-- GIVEN INFORMATION follows --
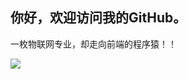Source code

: ## 你好，欢迎访问我的GitHub。
一枚物联网专业，却走向前端的程序猿！！


<div style="align: center">
<img src="https://cdn.jsdelivr.net/gh/wangyang-o/imgcdn@master/img/timg.gif"/>
</div>

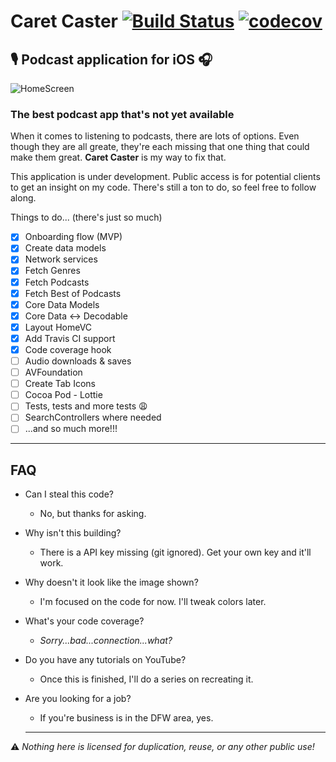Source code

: # Caret Caster [![Build Status](https://travis-ci.com/glowcap/CaretCaster.svg?branch=master)](https://travis-ci.com/glowcap/CaretCaster) [![codecov](https://codecov.io/gh/glowcap/CaretCaster/branch/master/graph/badge.svg)](https://codecov.io/gh/glowcap/CaretCaster)

## 🎙 Podcast application for iOS 🎧

![HomeScreen](https://user-images.githubusercontent.com/10408147/57421391-3141a500-71d1-11e9-9ce9-79fa4c1c8255.png)


### The best podcast app that's not yet available

When it comes to listening to podcasts, there are lots of options. Even though they are all greate, they're each missing that one thing that could make them great. **Caret Caster** is my way to fix that.

This application is under development. Public access is for potential clients to get an insight on my code. There's still a ton to do, so feel free to follow along.

Things to do... (there's just so much)

- [x] Onboarding flow (MVP)
- [x] Create data models
- [x] Network services
- [x] Fetch Genres
- [x] Fetch Podcasts
- [x] Fetch Best of Podcasts
- [x] Core Data Models
- [x] Core Data <-> Decodable
- [x] Layout HomeVC
- [x] Add Travis CI support
- [x] Code coverage hook
- [ ] Audio downloads & saves
- [ ] AVFoundation
- [ ] Create Tab Icons
- [ ] Cocoa Pod - Lottie
- [ ] Tests, tests and more tests 😩
- [ ] SearchControllers where needed
- [ ] ...and so much more!!!

---

## FAQ

* Can I steal this code?
  * No, but thanks for asking.
* Why isn't this building?
  * There is a API key missing (git ignored). Get your own key and it'll work.
* Why doesn't it look like the image shown?
  * I'm focused on the code for now. I'll tweak colors later.
* What's your code coverage?
  * *Sorry...bad...connection...what?*
* Do you have any tutorials on YouTube?
  * Once this is finished, I'll do a series on recreating it.
* Are you looking for a job?
  * If you're business is in the DFW area, yes.
  
  ---

⚠️  *Nothing here is licensed for duplication, reuse, or any other public use!*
-- GIVEN INFORMATION concluded --
Out of the preceding entries, pull every line containing the string "that".

> _TASK RESULT_:
### The best podcast app that's not yet available
When it comes to listening to podcasts, there are lots of options. Even though they are all greate, they're each missing that one thing that could make them great. **Caret Caster** is my way to fix that.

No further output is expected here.